I'd worked in hospital management for 20 years and survived some majorly hostile and toxic environments so expected to be able to get back up on my feet after the dust settled, but that didn't end up happening this time. Instead I slowly descended into this hell and have been trying to find my way out since.
I am particularly interested in somatic/ body symptoms because that's mainly what I have been struggling with
I "reinvented" myself because my PTSD symptoms defined my self image and I hated that weak little girl I thought I was.
@Sabrina, your words struck a cord for me. This site amazes me, because we share our stories out of the need to heal, and in doing so we give each other so much comfort. Thank you.
After I left home and began reinventing myself I enjoyed a certain amount of personal success and growth. I was in and out of therapy, I had been diagnosed, and the skills I learned in therapy helped immensely. I was highly functioning and no one had any idea what my struggles were. I walked around believing that I had been misdiagnosed because of how independent and functional I was. I am very disciplined and I took the time to give restore myself regularly through self care, and it really worked. I had few friends, and I appeared to be outgoing, but spent a lot of time alone in my apartment. I basically spent my 20's in survival mode, believing I was perfectly healtlhy minded, and none of the things that happened to me could touch me anymore. I was so mistaken.

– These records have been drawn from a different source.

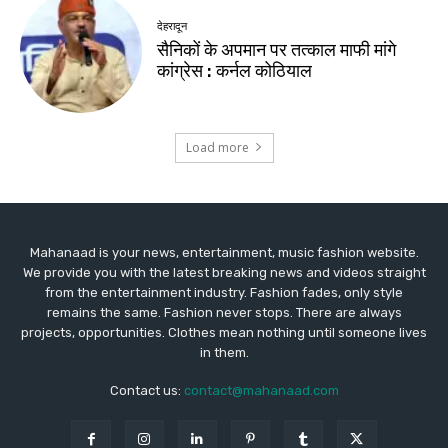
Mahanaad is your news, entertainment, music fashion website.
We provide you with the latest breaking news and videos straight
from the entertainment industry. Fashion fades, only style
remains the same. Fashion never stops. There are always
projects, opportunities. Clothes mean nothing until someone lives
in them.
Contact us:
contact@mahanaad.com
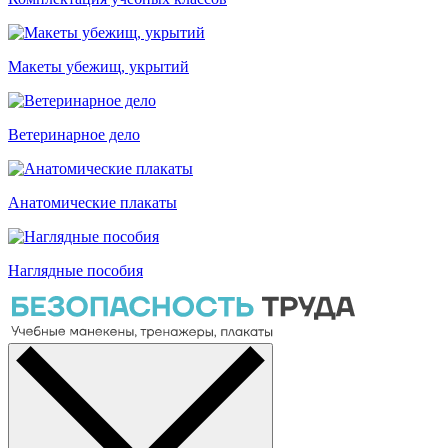
Макеты убежищ, укрытий
Ветеринарное дело
Анатомические плакаты
Наглядные пособия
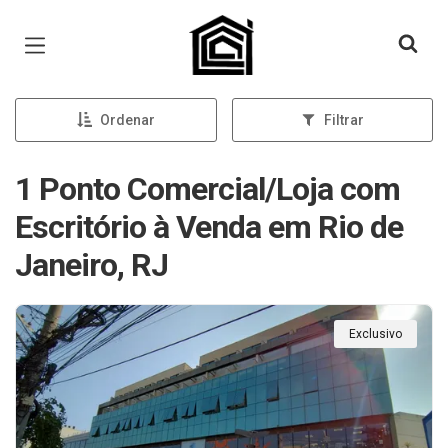
Página inicial
Ordenar
Filtrar
1 Ponto Comercial/Loja com
Escritório à Venda em Rio de
Janeiro, RJ
Exclusivo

My biggest struggles are my somatic issues. I just want my body to regulate itself properly like a body should. My body is uncooperative in this area, but I try to be forgiving with it by reminding myself of how well it has served me in other ways. For example, I had a textbook pregnancy, labor, and delivery with no interventions and no drugs. I was in labor for 6 hours and my daughter was born on the 3rd push (I had only pushed for 10 minutes). My doctor, who retired later that year, told me that he had never seen a first time birth that went so fast and smooth. Even though I had 4 consecutive miscarriages after having my daughter, I try to remind myself that I have created a life, and she's a miracle.
I slowly descended in to this state as well. For me, it was becoming a parent that started it all. Having this wonderful, and amazing experience of becoming a mother shifted something inside of me. I started to think about the things that happened to me in early childhood, and I could not fathom how anyone could treat an innocent child the way that I had been treated. My body began revolting, and I descended into hell.
You and I are not alone, and I thank you for sharing, and helping me gain some comfort in knowing this.